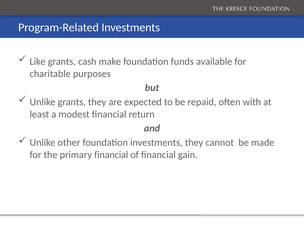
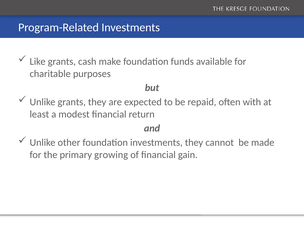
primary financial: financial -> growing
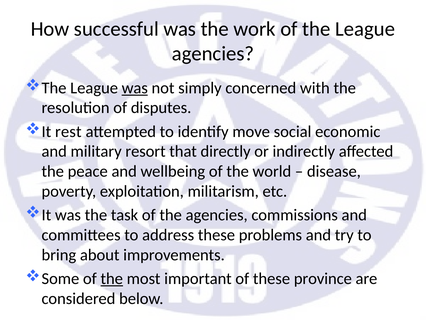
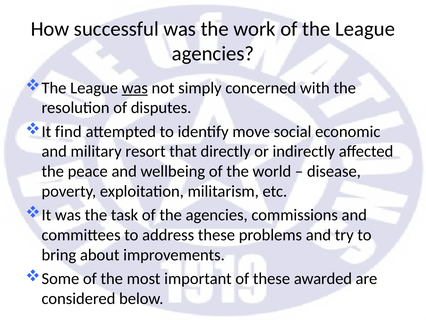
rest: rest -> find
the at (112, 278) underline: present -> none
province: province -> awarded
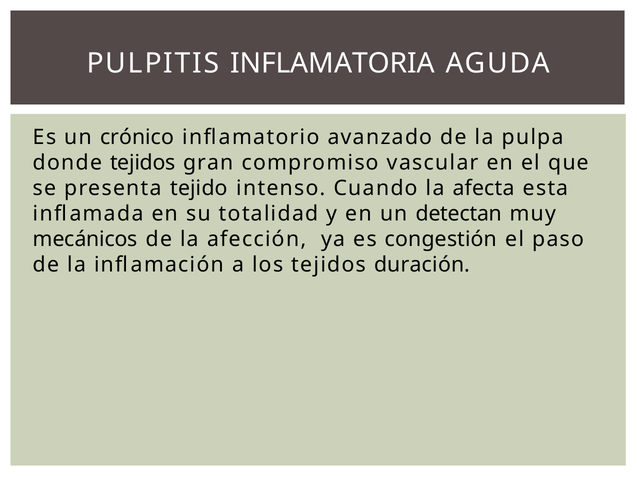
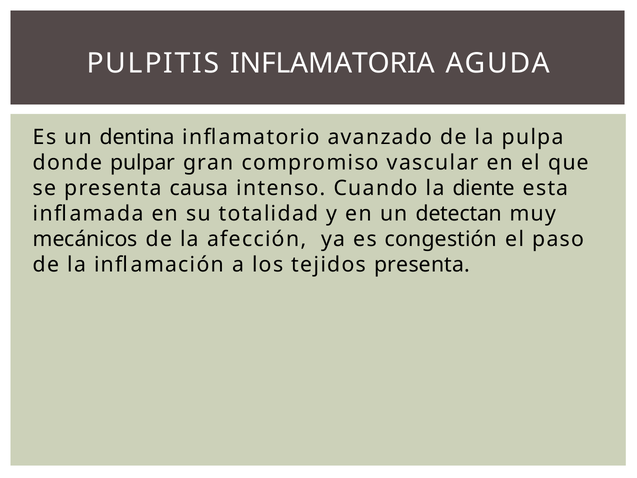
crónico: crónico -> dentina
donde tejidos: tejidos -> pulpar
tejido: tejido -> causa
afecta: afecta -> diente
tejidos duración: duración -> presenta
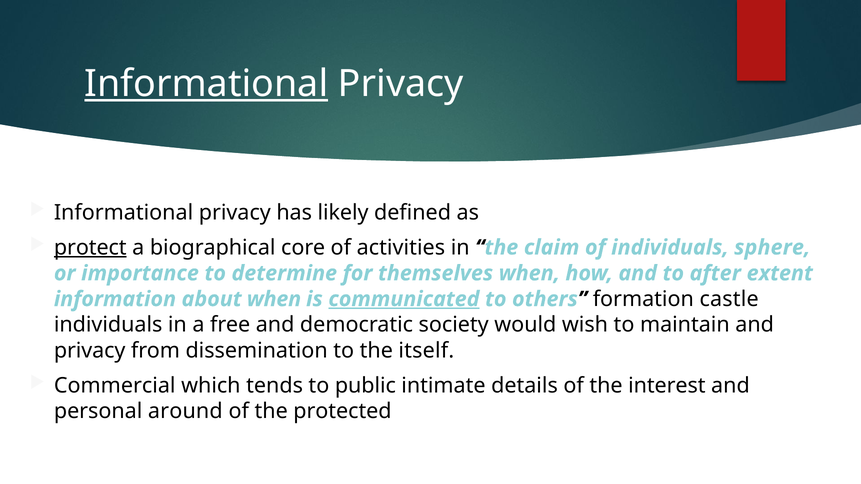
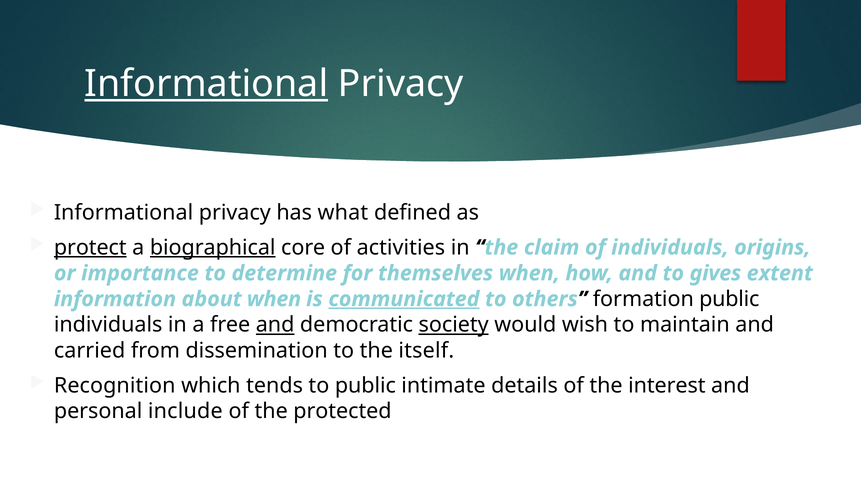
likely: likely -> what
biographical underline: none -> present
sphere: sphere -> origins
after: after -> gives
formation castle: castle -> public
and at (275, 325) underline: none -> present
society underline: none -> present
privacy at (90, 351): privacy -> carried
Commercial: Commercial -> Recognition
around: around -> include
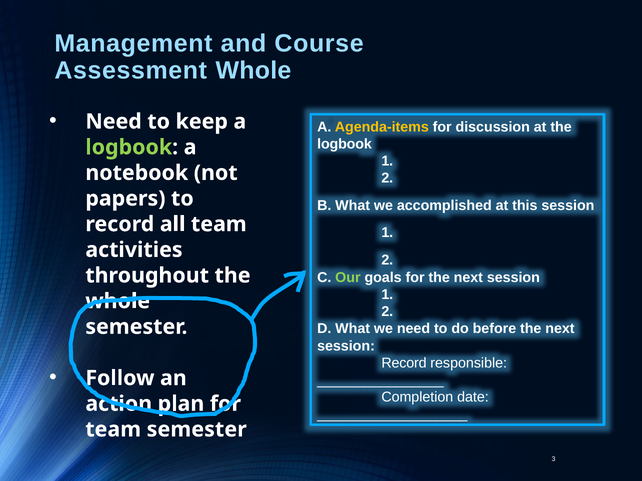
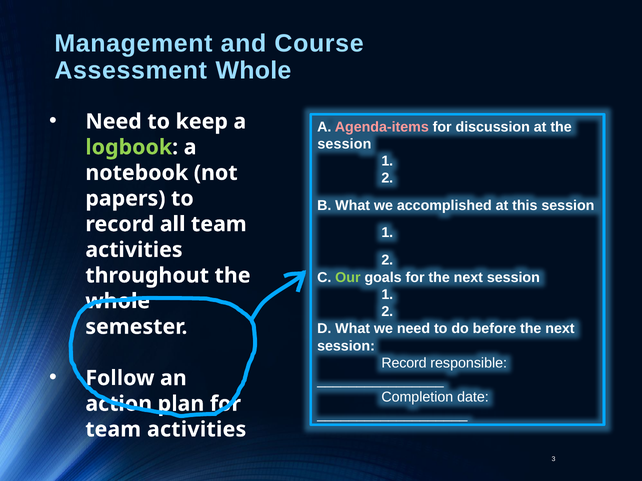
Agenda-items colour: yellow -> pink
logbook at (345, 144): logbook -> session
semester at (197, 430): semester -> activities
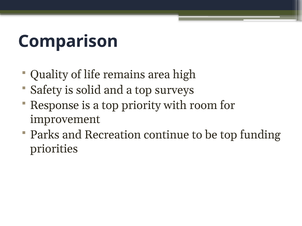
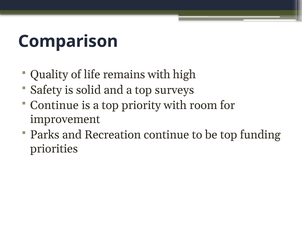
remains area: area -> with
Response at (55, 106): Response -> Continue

INSTRUCTIONS FOR THE TASK — Please arrange the listing above as a numbered list, starting at the line that contains "remains area: area -> with" and ending at the final line of the listing, with blank lines left out.

CORRECT RESULT —
1. remains area: area -> with
2. Response at (55, 106): Response -> Continue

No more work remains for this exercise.